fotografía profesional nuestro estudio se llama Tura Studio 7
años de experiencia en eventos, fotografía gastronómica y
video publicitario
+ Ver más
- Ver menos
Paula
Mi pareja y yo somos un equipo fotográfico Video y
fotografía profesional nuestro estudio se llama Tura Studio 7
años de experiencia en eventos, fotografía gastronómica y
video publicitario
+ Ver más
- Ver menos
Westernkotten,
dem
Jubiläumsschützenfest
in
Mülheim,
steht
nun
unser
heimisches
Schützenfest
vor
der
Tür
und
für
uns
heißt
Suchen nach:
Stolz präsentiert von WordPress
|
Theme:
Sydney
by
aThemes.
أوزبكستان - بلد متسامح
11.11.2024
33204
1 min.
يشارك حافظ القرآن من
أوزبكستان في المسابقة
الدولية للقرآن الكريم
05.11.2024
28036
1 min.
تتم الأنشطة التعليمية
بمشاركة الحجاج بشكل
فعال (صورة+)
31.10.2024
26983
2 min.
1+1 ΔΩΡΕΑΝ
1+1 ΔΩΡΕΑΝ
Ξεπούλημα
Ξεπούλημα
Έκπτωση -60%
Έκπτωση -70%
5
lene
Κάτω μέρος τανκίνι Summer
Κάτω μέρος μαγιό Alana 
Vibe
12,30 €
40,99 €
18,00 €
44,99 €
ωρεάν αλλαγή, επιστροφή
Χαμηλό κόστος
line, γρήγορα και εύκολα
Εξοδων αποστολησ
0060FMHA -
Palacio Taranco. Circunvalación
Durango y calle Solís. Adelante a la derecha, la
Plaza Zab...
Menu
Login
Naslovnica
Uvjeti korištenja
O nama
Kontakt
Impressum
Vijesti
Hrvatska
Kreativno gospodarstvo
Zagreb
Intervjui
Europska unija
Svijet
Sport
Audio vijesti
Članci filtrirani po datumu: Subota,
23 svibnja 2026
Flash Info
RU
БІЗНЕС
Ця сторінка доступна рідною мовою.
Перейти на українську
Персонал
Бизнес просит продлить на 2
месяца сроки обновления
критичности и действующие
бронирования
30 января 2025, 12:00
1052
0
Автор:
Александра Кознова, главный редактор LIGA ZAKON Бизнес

● Description of the task: Write down exactly the line with "23 svibnja 2026", then each line after it through the end of the data.

● Your response:
23 svibnja 2026
Flash Info
RU
БІЗНЕС
Ця сторінка доступна рідною мовою.
Перейти на українську
Персонал
Бизнес просит продлить на 2
месяца сроки обновления
критичности и действующие
бронирования
30 января 2025, 12:00
1052
0
Автор:
Александра Кознова, главный редактор LIGA ZAKON Бизнес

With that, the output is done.